Now, I anticipate you might respond with a hypothetical concern, which is 'what if' CAs wanted to track.  

 

I think it is fair to say that that OCSP has more privacy risks than AIA fetching, except maybe in degenerate cases of AIA fetching like what you mentioned. I also think it isn't completely ridiculous to draw a line between the privacy risks such that OCSP crosses it but AIA fetching doesn't. However, again, others may draw the line somewhere else, such as I do. I don't I deserve the insinuation that I'm being dishonest because of that.

Also, in general it seems there is a common goal to move to an HTTPS-only web, but AIA fetches are virtually always http://, so they can't be a long-term solution. Browsers using a mechanism that relies on http:// fetching places a compatibility burden on non-browser clients that would prevent them from disabling non-https:// fetching entirely.

This is to suggest the move to eliminate HTTP is on ideological purity grounds, which is not the case.

I agree, because I wasn't suggesting anything about ideology. I am thinking more about how a web where clients have to implement AIA fetching to be compatible would prohibit HTTPS-only clients from implementing additional security measures that take advantage of their HTTPS-only nature.

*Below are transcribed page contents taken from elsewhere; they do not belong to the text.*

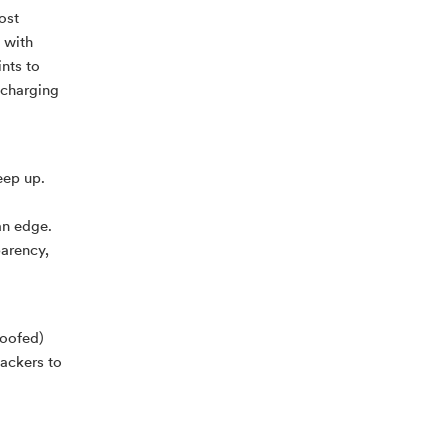
ost
, with
nts to
 charging
eep up.
an edge.
parency,
poofed)
hackers to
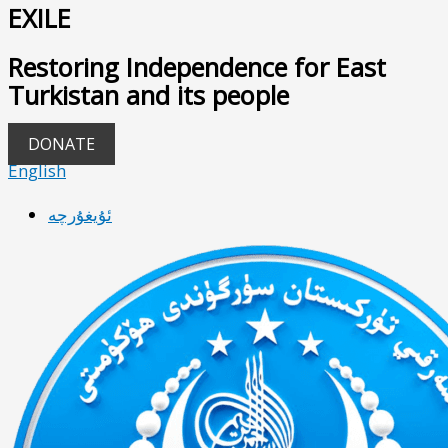
EXILE
Restoring Independence for East
Turkistan and its people
DONATE
English
ئۇيغۇرچە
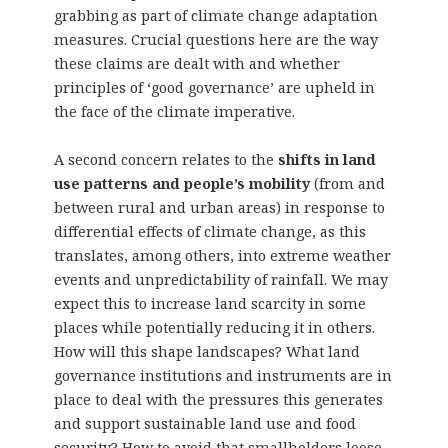
grabbing as part of climate change adaptation
measures. Crucial questions here are the way
these claims are dealt with and whether
principles of ‘good governance’ are upheld in
the face of the climate imperative.
A second concern relates to the
shifts in land
use patterns and people’s mobility
(from and
between rural and urban areas) in response to
differential effects of climate change, as this
translates, among others, into extreme weather
events and unpredictability of rainfall. We may
expect this to increase land scarcity in some
places while potentially reducing it in others.
How will this shape landscapes? What land
governance institutions and instruments are in
place to deal with the pressures this generates
and support sustainable land use and food
security? How to avoid that smallholders loose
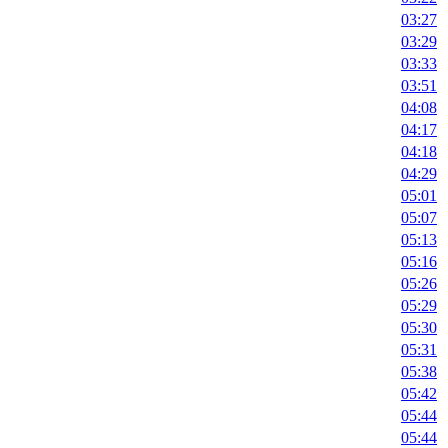
03:27
03:29
03:33
03:51
04:08
04:17
04:18
04:29
05:01
05:07
05:13
05:16
05:26
05:29
05:30
05:31
05:38
05:42
05:44
05:44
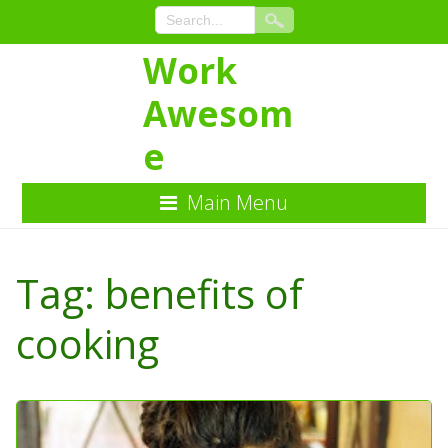
Work
Awesom
e
Main Menu
Skip
to
Tag:
benefits of
Content
cooking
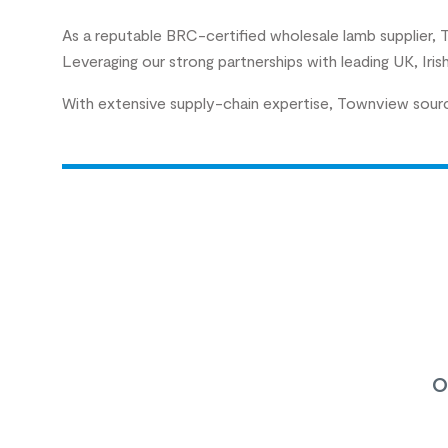
As a reputable BRC-certified wholesale lamb supplier,
Leveraging our strong partnerships with leading UK, Iri
With extensive supply-chain expertise, Townview source
o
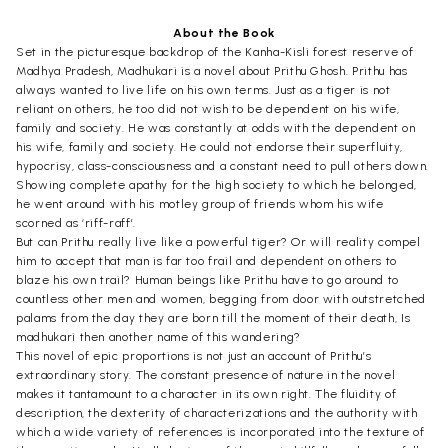
About the Book
Set in the picturesque backdrop of the Kanha-Kisli forest reserve of
Madhya Pradesh, Madhukari is a novel about Prithu Ghosh. Prithu has
always wanted to live life on his own terms. Just as a tiger is not
reliant on others, he too did not wish to be dependent on his wife,
family and society. He was constantly at odds with the dependent on
his wife, family and society. He could not endorse their superfluity,
hypocrisy, class-consciousness and a constant need to pull others down.
Showing complete apathy for the high society to which he belonged,
he went around with his motley group of friends whom his wife
scorned as ‘riff-raff’.
But can Prithu really live like a powerful tiger? Or will reality compel
him to accept that man is far too frail and dependent on others to
blaze his own trail? Human beings like Prithu have to go around to
countless other men and women, begging from door with outstretched
palams from the day they are born till the moment of their death, Is
madhukari then another name of this wandering?
This novel of epic proportions is not just an account of Prithu’s
extraordinary story. The constant presence of nature in the novel
makes it tantamount to a character in its own right. The fluidity of
description, the dexterity of characterizations and the authority with
which a wide variety of references is incorporated into the texture of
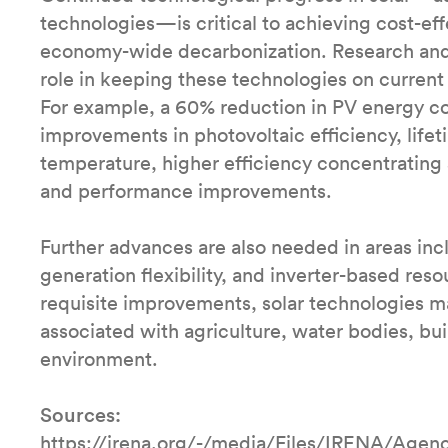
technologies—is critical to achieving cost-ef
economy-wide decarbonization. Research and
role in keeping these technologies on current 
For example, a 60% reduction in PV energy co
improvements in photovoltaic efficiency, lifet
temperature, higher efficiency concentrating
and performance improvements.
Further advances are also needed in areas incl
generation flexibility, and inverter-based reso
requisite improvements, solar technologies ma
associated with agriculture, water bodies, buil
environment.
Sources:
https://irena.org/-/media/Files/IRENA/Age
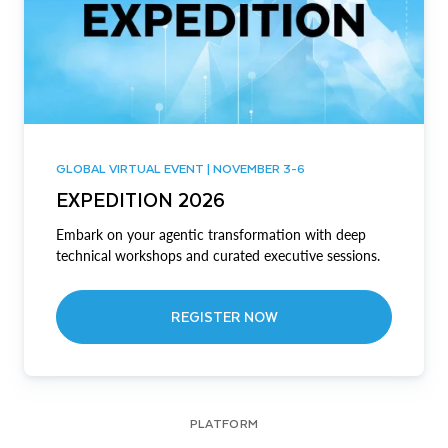
GLOBAL VIRTUAL EVENT | NOVEMBER 3-6
EXPEDITION 2026
Embark on your agentic transformation with deep
technical workshops and curated executive sessions.
REGISTER NOW
PLATFORM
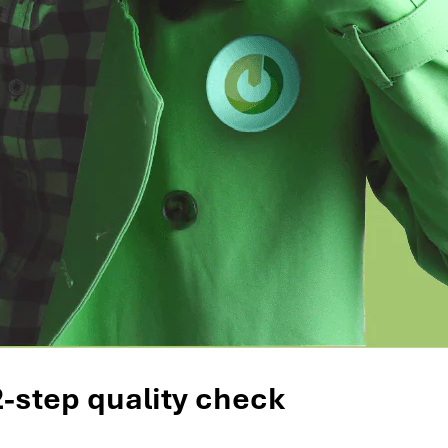
2-step quality check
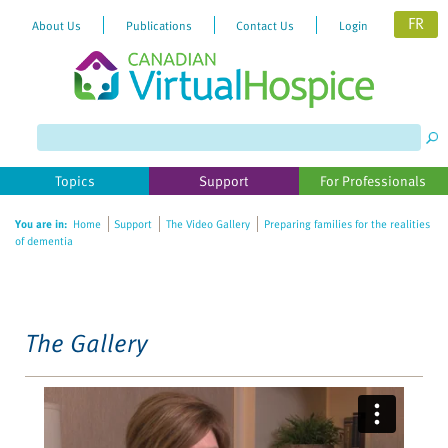
FR
About Us
Publications
Contact Us
Login
Please
note:
This
website
Topics
Support
For Professionals
includes
an
You are in:
Home
Support
The Video Gallery
Preparing families for the realities
accessibility
of dementia
system.
The Gallery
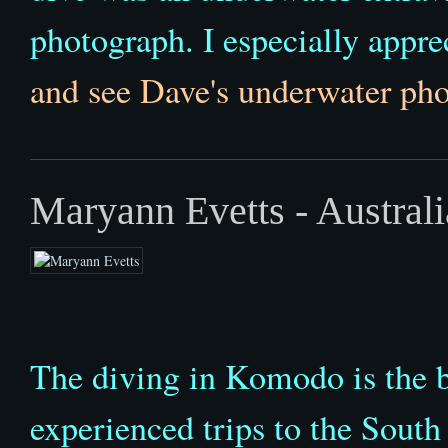
photograph. I especially apprec
and see Dave's underwater pho
Maryann Evetts - Australi
The diving in Komodo is the be
experienced trips to the Sout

I am working on such things now and this work has nothing to do with ideology.

 

This is not saying "All HTTP for all protocols is bad". It's acknowledging the risks and balances, and in the case of AIA fetches, the browser has strong confidence in the authenticity and integrity of the message (vis-a-vis the signature on the AIA-signed certificate), has strong confidence that the privacy is preserved (vis-a-vis CT and WebPKI disclosures), and has strong assurances that the risks of HTTP for browsing *do not apply*.

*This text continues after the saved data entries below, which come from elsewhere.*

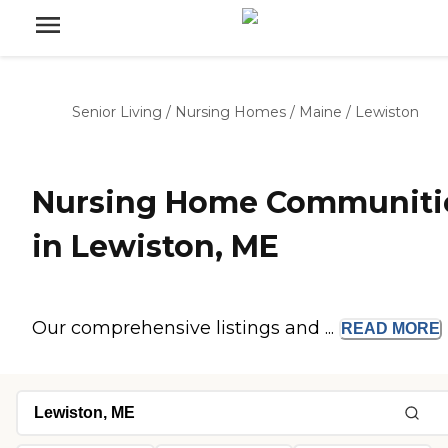
Senior Living
/
Nursing Homes
/
Maine
/
Lewiston
Nursing Home Communiti
in Lewiston, ME
Our comprehensive listings and ...
READ
MORE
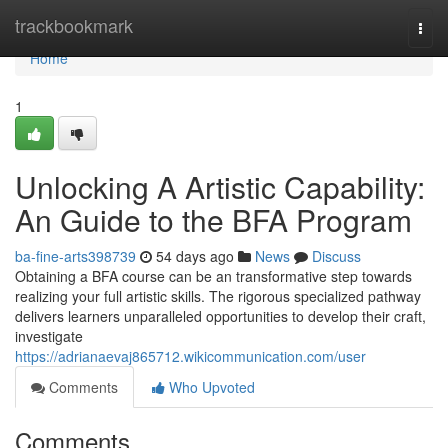
Home
trackbookmark
Togg
navi
Home
1
Unlocking A Artistic Capability:
An Guide to the BFA Program
ba-fine-arts398739
54 days ago
News
Discuss
Obtaining a BFA course can be an transformative step towards
realizing your full artistic skills. The rigorous specialized pathway
delivers learners unparalleled opportunities to develop their craft,
investigate
https://adrianaevaj865712.wikicommunication.com/user
Comments
Who Upvoted
Comments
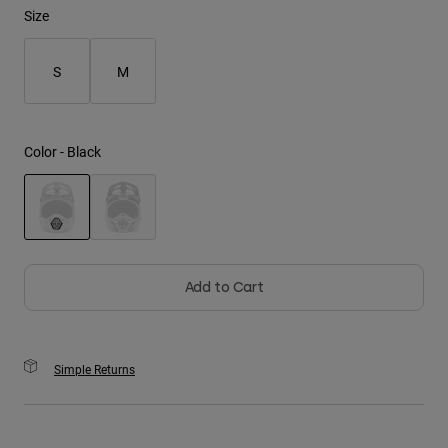
Size
Youth
S
M
Hats
Shirts
Shorts
Color -
Black
Sweatshirts
Shop All
selected
Add to Cart
Simple Returns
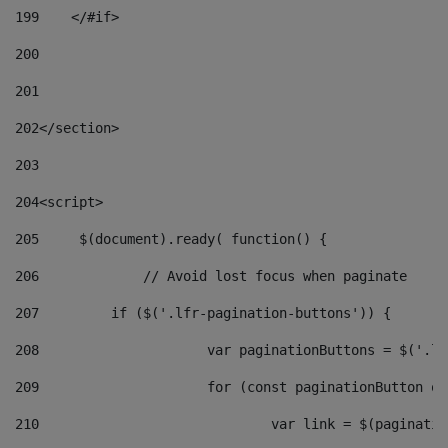
199
    </#if> 
200
201
202
</section> 
203
204
<script> 
205
	$(document).ready( function() { 
206
		// Avoid lost focus when paginate 
207
	    if ($('.lfr-pagination-buttons')) { 
208
			var paginationButtons = $('.
209
			for (const paginationButton 
210
				var link = $(paginat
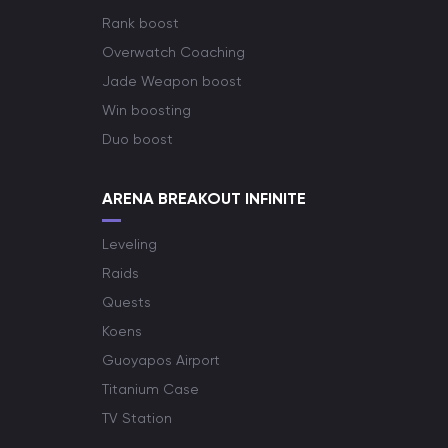
Rank boost
Overwatch Coaching
Jade Weapon boost
Win boosting
Duo boost
ARENA BREAKOUT INFINITE
Leveling
Raids
Quests
Koens
Guoyapos Airport
Titanium Case
TV Station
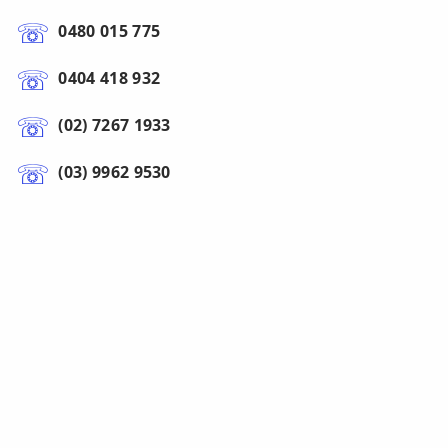
0480 015 775
0404 418 932
(02) 7267 1933
(03) 9962 9530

Again, I think you should realize that others, such as myself, have more ambitious goals.

 

users running the newer Android have to sit around and wait for the AIA fetch to finish.

Yes. They do. 

Great. I'm glad we can agree on at least one thing.

 

 

From Adam Langley's blog post at https://www.imperialviolet.org/2012/02/05/crlsets.html we can see that "the median time for a successful OCSP check is ~300ms and the mean is nearly a second."

This is comparing chickens and eggs. As you know, OCSP responders are unfortunately deployed quite often in 'live' scenarios (e.g. signing on the fly). AIA does not have that.

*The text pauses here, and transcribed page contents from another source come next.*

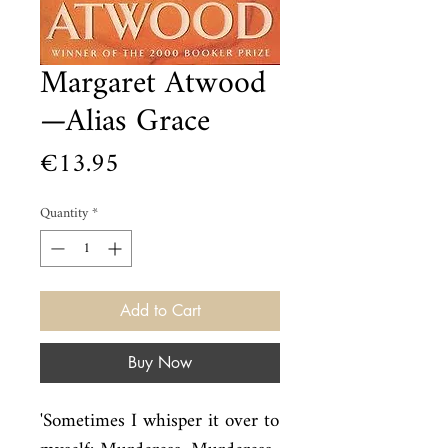
Margaret Atwood
—Alias Grace
Price
€13.95
Quantity
*
Add to Cart
Buy Now
'Sometimes I whisper it over to 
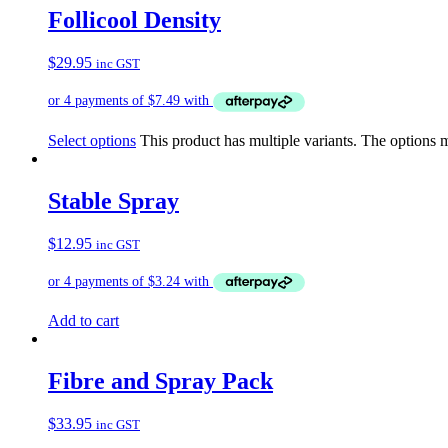
Follicool Density
$
29.95
inc GST
Select options
This product has multiple variants. The options
Stable Spray
$
12.95
inc GST
Add to cart
Fibre and Spray Pack
$
33.95
inc GST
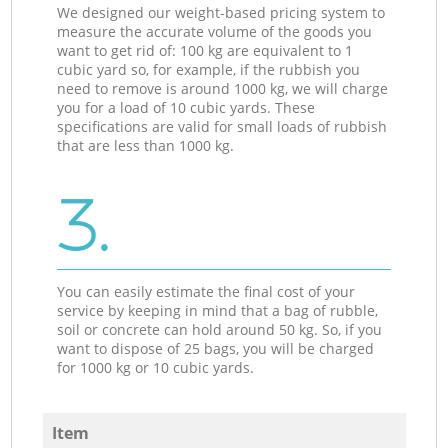
We designed our weight-based pricing system to
measure the accurate volume of the goods you
want to get rid of: 100 kg are equivalent to 1
cubic yard so, for example, if the rubbish you
need to remove is around 1000 kg, we will charge
you for a load of 10 cubic yards. These
specifications are valid for small loads of rubbish
that are less than 1000 kg.
3.
You can easily estimate the final cost of your
service by keeping in mind that a bag of rubble,
soil or concrete can hold around 50 kg. So, if you
want to dispose of 25 bags, you will be charged
for 1000 kg or 10 cubic yards.
Item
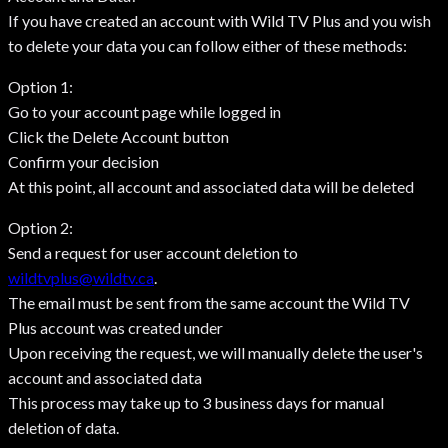
If you have created an account with Wild TV Plus and you wish
to delete your data you can follow either of these methods:
Option 1:
Go to your account page while logged in
Click the Delete Account button
Confirm your decision
At this point, all account and associated data will be deleted
Option 2:
Send a request for user account deletion to
wildtvplus@wildtv.ca
.
The email must be sent from the same account the Wild TV
Plus account was created under
Upon receiving the request, we will manually delete the user's
account and associated data
This process may take up to 3 business days for manual
deletion of data.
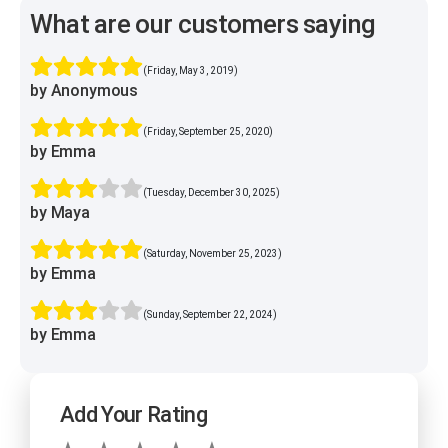
What are our customers saying
(Friday, May 3, 2019)
by Anonymous
(Friday, September 25, 2020)
by Emma
(Tuesday, December 30, 2025)
by Maya
(Saturday, November 25, 2023)
by Emma
(Sunday, September 22, 2024)
by Emma
Add Your Rating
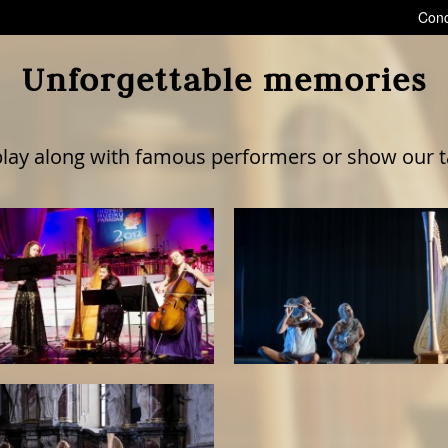
Conc
Unforgettable memories
lay along with famous performers or show our tal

As you know, OCSP responses are not germane to caching (which is why Microsoft pushed for things like "High Performance OCSP" profiles, which our other platforms - notably NSS - did not implement at the time we measured), and even under ideal conditions are limited to 7 days. AIA caches are measured in years.

 

Firefox's telemetry for Firefox 48 on Android (https://tinyurl.com/hfx42s9) reports the following (in milliseconds):

5th Percentile

58.05

25th Percentile

117.23

Median

244.6

75th Percentile

590.38

95th Percentile

2.62k

This is comparing apples to oranges.

Please post more accurate numbers data. The OCSP numbers seem like a reasonable estimate of what we can expect for AIA fetching performance, but like any reasonable software engineer I'm happy to be proven wrong with better data.

  

1. Are you open to the possibility of pre-populating the cache from some browser update or root-store source, like CRLSets are already pre-populated?

Explicitly: No.

There are far more important, user-facing, security-relevant things to be investing resources in.

 

2. Are you open to measuring the effects that such pre-populating the cache would have?

This suggests I accept as valid your arguments for the benefits of a cache. I explicitly reject that, and thus naturally reject the conclusion that there is value in this.

Just FYI, you were the one that suggested "proper caching" in the first place.

 

3. Are you open to the possibility that pre-populating and occasionally refreshing the cache, as is done already for CRLSets, may mitigate the raised problems enough that we could avoid the hazards, poor user experience, and complexity inherent in AIA fetching?

No, because I disagree with you on the hazards, I disagree with you on the poor user experience, and I disagree with you with the notion of it being inherently complex. 

OK. If you're not willing to work together on this, then I'll find others to work with to solve this problem.